Maybe this doesn't mean anything to you. Perhaps it's just for me to get out on paper (electronic as it may be), to declare the truth in cyberspace, to make a further declaration of war. Well, this is my declaration: My God has sent me on a mission to Chicago, and I haven't seen that fulfilled yet. His time for me here is not finished, and whenever it is, he will let me know in a way that produces peace, not fear. I will not go on creating alternate stories which I can understand, to place my faith in those. I'm going to continue believing in the God whose ways are often unseen, like a mustard seed that is planted and grows slowly under ground, only later to produce a plant that provides shelter for multiple others.
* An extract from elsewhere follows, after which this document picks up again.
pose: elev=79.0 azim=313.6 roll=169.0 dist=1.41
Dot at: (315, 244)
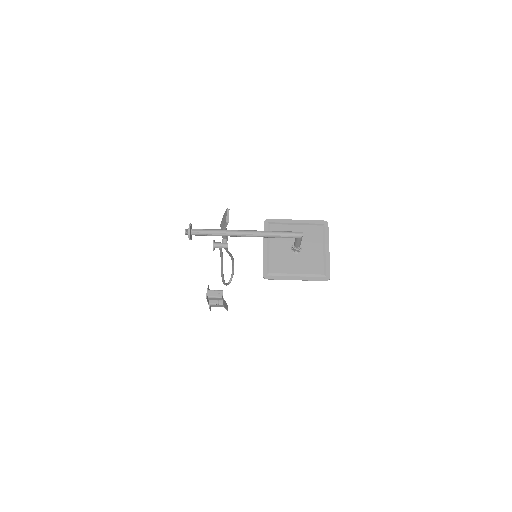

I will not be intimidated. I will intimidate the enemy with my steadfast trust in the Jesus who is with me, teaching me how to walk on the water and kill giants. The battle isn't mine anyway. It's the Lord's. He's going to bring in the victory. I just have to hold the ground I've been given and keep moving forward. You may recall that David, before he became king of Israel, had to face a giant. And he didn't retreat. The account in the book of Samuel says that David actually ADVANCED towards the giant Goliath. He RAN towards him! Subtle defense? Hardly. It's time to advance. It's time to go get the giant. It's time to knock him down and chop his head off. And I will, because the Lord God who delivered David then is with David to deliver him today.